RECORD SET:
-=-=-

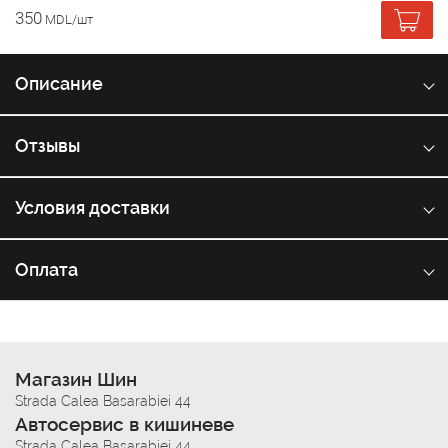
350
MDL/шт
Описание
Отзывы
Условия доставки
Оплата
Магазин Шин
Strada Calea Basarabiei 44
Автосервис в кишиневе
Strada Calea Basarabiei 44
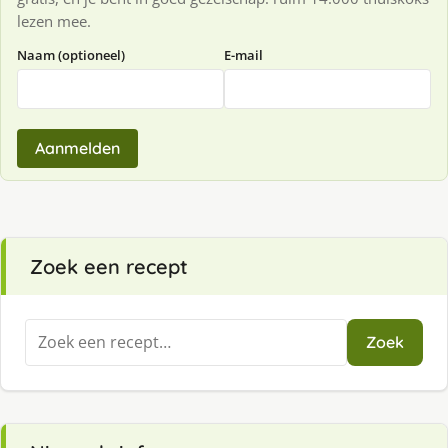
lezen mee.
Naam (optioneel)
E-mail
Aanmelden
Zoek een recept
Zoeken
Zoek
naar:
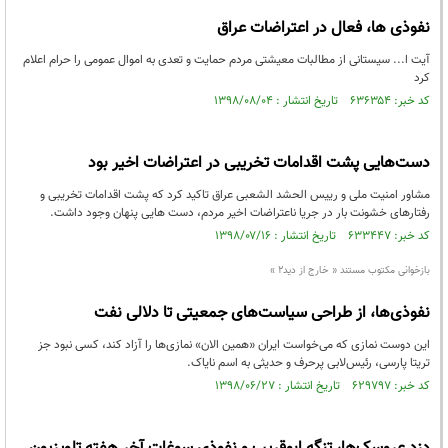
نفوذی ها، فعال در اعتراضات عراق
آیت ا... سیستانی از مطالبات معیشتی مردم حمایت و تعدی به اموال عمومی را حرام اعلام
کرد
کد خبر: ۶۳۶۳۵۴ تاریخ انتشار : ۱۳۹۸/۰۸/۰۴
دست‌هایی پشت اقدامات تخریبی در اعتراضات اخیر بود
مشاور امنیت ملی و رییس الحشد الشعبی عراق تاکید کرد که پشت اقدامات تخریبی و
رفتارهای خشونت بار در جریا ناعتراضات اخیر مردم، دست هایی پنهان وجود داشت.
کد خبر: ۶۳۳۴۴۷ تاریخ انتشار : ۱۳۹۸/۰۷/۱۶
بازخوانی مکتوب مستند « خارج از دید۲ »
نفوذی‌ها، از طراحی سیاست‌های جمعیتی تا دلالی نفت
این دوست نمازی که می‌خواست ایران «همین الان» نمازی‌ها را آزاد کند، کسی نبود جز
تریتا پارسی، رئیس‌لابی پرحرف و حدیثی به اسم نایاک.
کد خبر: ۶۲۹۷۹۷ تاریخ انتشار : ۱۳۹۸/۰۶/۲۷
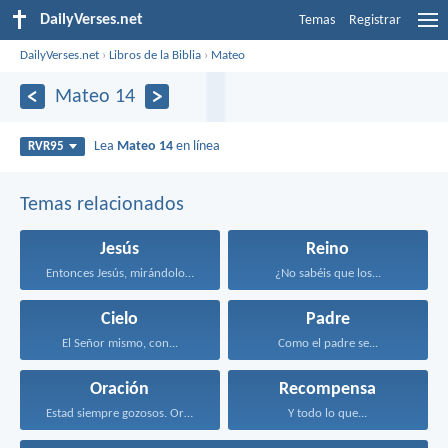
DailyVerses.net
Temas
Registrar
DailyVerses.net
›
Libros de la Biblia
›
Mateo
Mateo 14
Lea
Mateo 14
en línea
RVR95
Temas relacionados
Jesús
Reino
Entonces Jesús, mirándolos, dijo...
¿No sabéis que los...
Cielo
Padre
El Señor mismo, con...
Como el padre se...
Oración
Recompensa
Estad siempre gozosos. Orad...
Y todo lo que...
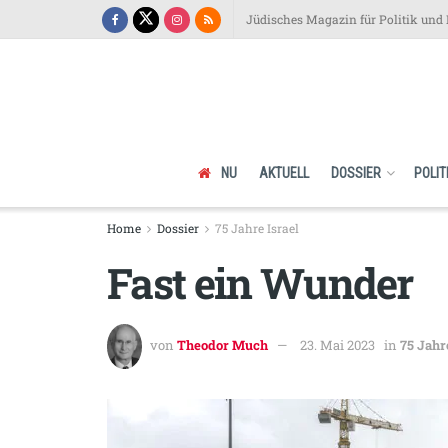
Jüdisches Magazin für Politik und 
NU
AKTUELL
DOSSIER
POLIT
Home
Dossier
75 Jahre Israel
Fast ein Wunder
von
Theodor Much
23. Mai 2023
in
75 Jahr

-=-=-

ABOUT THIS TASK:
Give back the lines word for word, from the very first in the material above to the one that has "دست‌هایی پشت اقدامات", both included, without the pictures.

RESPONSE TO THE EXERCISE:
350
MDL/шт
Описание
Отзывы
Условия доставки
Оплата
Магазин Шин
Strada Calea Basarabiei 44
Автосервис в кишиневе
Strada Calea Basarabiei 44
lezen mee.
Naam (optioneel)
E-mail
Aanmelden
Zoek een recept
Zoeken
Zoek
naar:
نفوذی ها، فعال در اعتراضات عراق
آیت ا... سیستانی از مطالبات معیشتی مردم حمایت و تعدی به اموال عمومی را حرام اعلام
کرد
کد خبر: ۶۳۶۳۵۴ تاریخ انتشار : ۱۳۹۸/۰۸/۰۴
دست‌هایی پشت اقدامات تخریبی در اعتراضات اخیر بود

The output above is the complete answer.